La Hongrie a signé un accord sécuritaire avec le Tchad en septembre 2024. La Slovénie, elle, organise chaque année un forum de haut niveau consacré au continent.
Pour Alex Vines, directeur du programme Afrique à Chatham House, ces pays tentent de combler le vide laissé par la France.
"Les pays d’Europe centrale voient une opportunité pour s'engager sur ce terrain. Ils n’ont pas le passif colonial des anciennes puissances impériales, ce qui leur permet de trouver des points d’entrée, notamment en Afrique de l’Ouest, sur les questions de paix et de sécurité."
« Mais ce sont surtout les échanges commerciaux et les investissements qui les motivent », explique-t-il, au micro de Christina Okello, de la rédaction Afrique.

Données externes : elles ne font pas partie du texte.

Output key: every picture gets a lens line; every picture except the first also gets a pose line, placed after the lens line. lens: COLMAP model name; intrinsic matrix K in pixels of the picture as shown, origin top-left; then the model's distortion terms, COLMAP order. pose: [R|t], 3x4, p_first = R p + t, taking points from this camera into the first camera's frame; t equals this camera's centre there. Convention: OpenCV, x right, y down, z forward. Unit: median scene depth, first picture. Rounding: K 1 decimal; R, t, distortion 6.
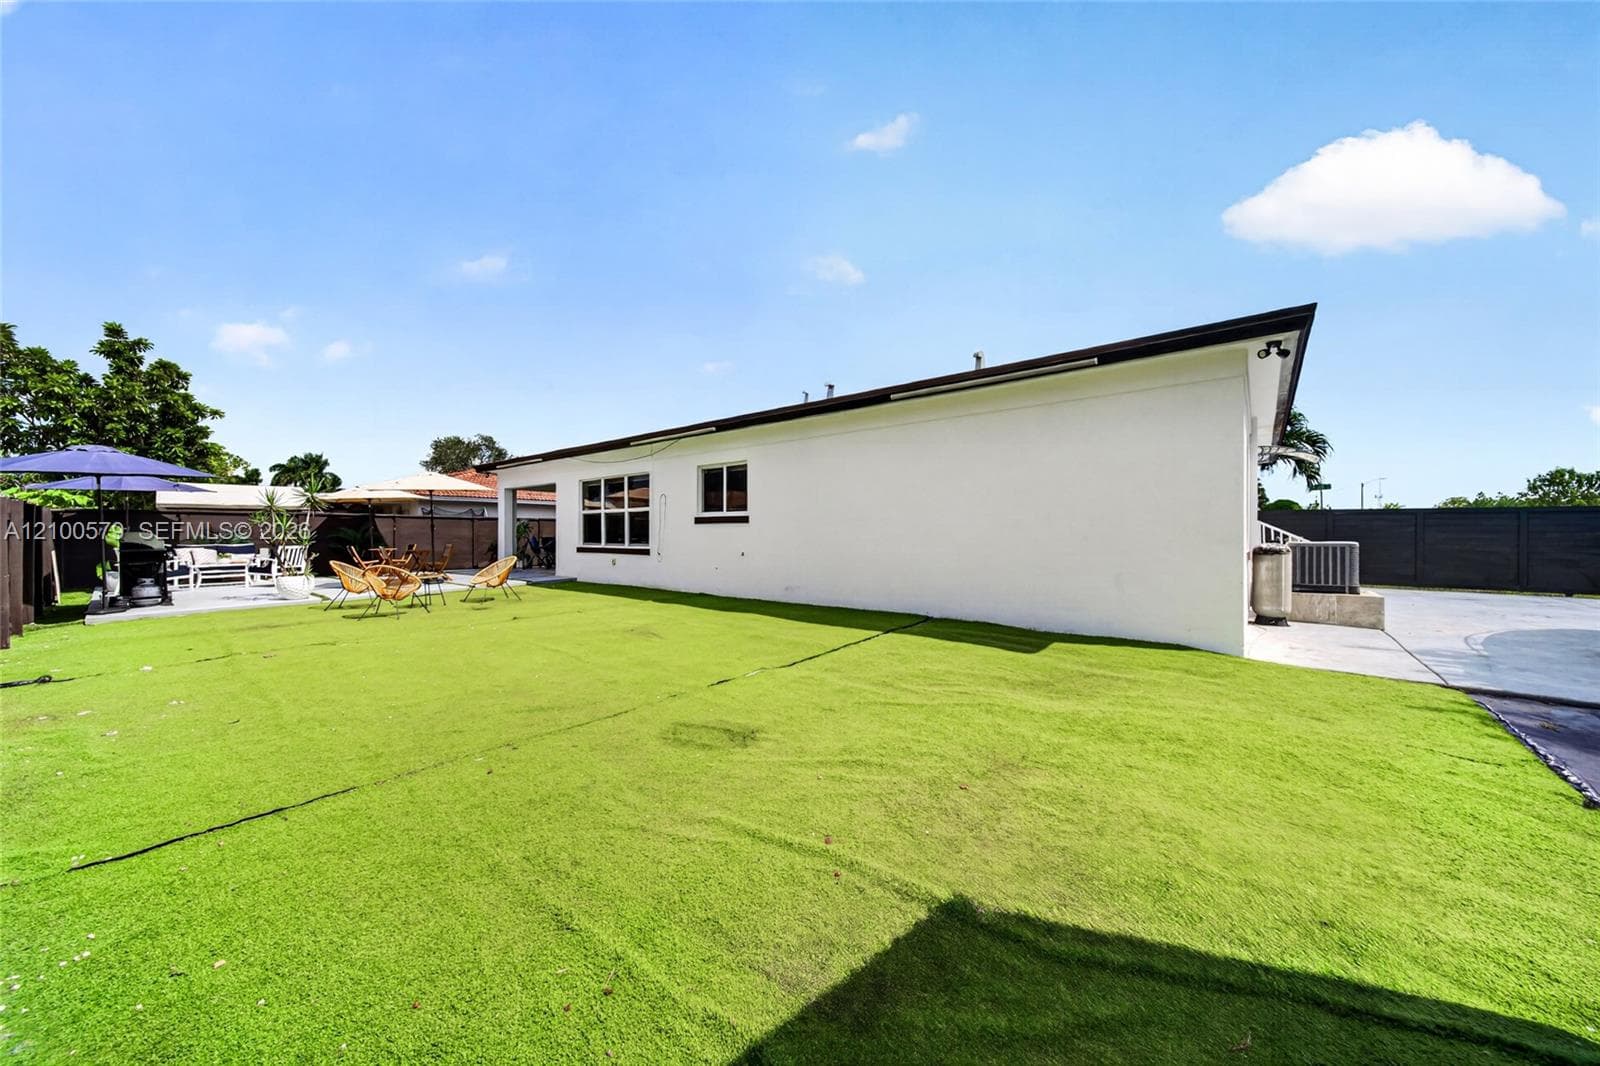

Une stratégie qui porte parfois ses fruits : ainsi la Slovénie a décroché un siège au Conseil de sécurité de l’ONU, après des années de présence active sur le continent africain.
Mais ces ambitions restent encore limitées, tempère Thierry Vircoulon, chercheur associé à l’IFRI. Selon lui, « beaucoup d’initiatives restent sans suite. Le seul cas, c’était la Hongrie au Tchad... le déploiement des militaires qu’ils avaient prévus n’a toujours pas eu lieu. Il y a d'autres acteurs beaucoup plus importants, comme la Turquie ou Israël, qui eux occupent un espace de plus en plus grand », souligne-t-il.
Des relais pour d'autres puissances ?
Autre enjeu, poursuit Thierry Vircoulon : certains pays d’Europe de l’Est pourraient être instrumentalisés. « Ça peut être une façon pour la Russie de ne pas s'impliquer, mais de faire en sorte que des régimes alliés le fassent à sa place dans la zone francophone, d'où la Russie a poussé la France dehors », analyse-t-il.
Autre pays à suivre : la Roumanie. Elle a récemment nommé un envoyé spécial pour le Sahel, basé à Alger, et renforce discrètement sa présence dans la région. Et si sa diplomatie progresse lentement, des acteurs privés roumains ont déjà été repérés sur le terrain, notamment dans l’Est de la RDC.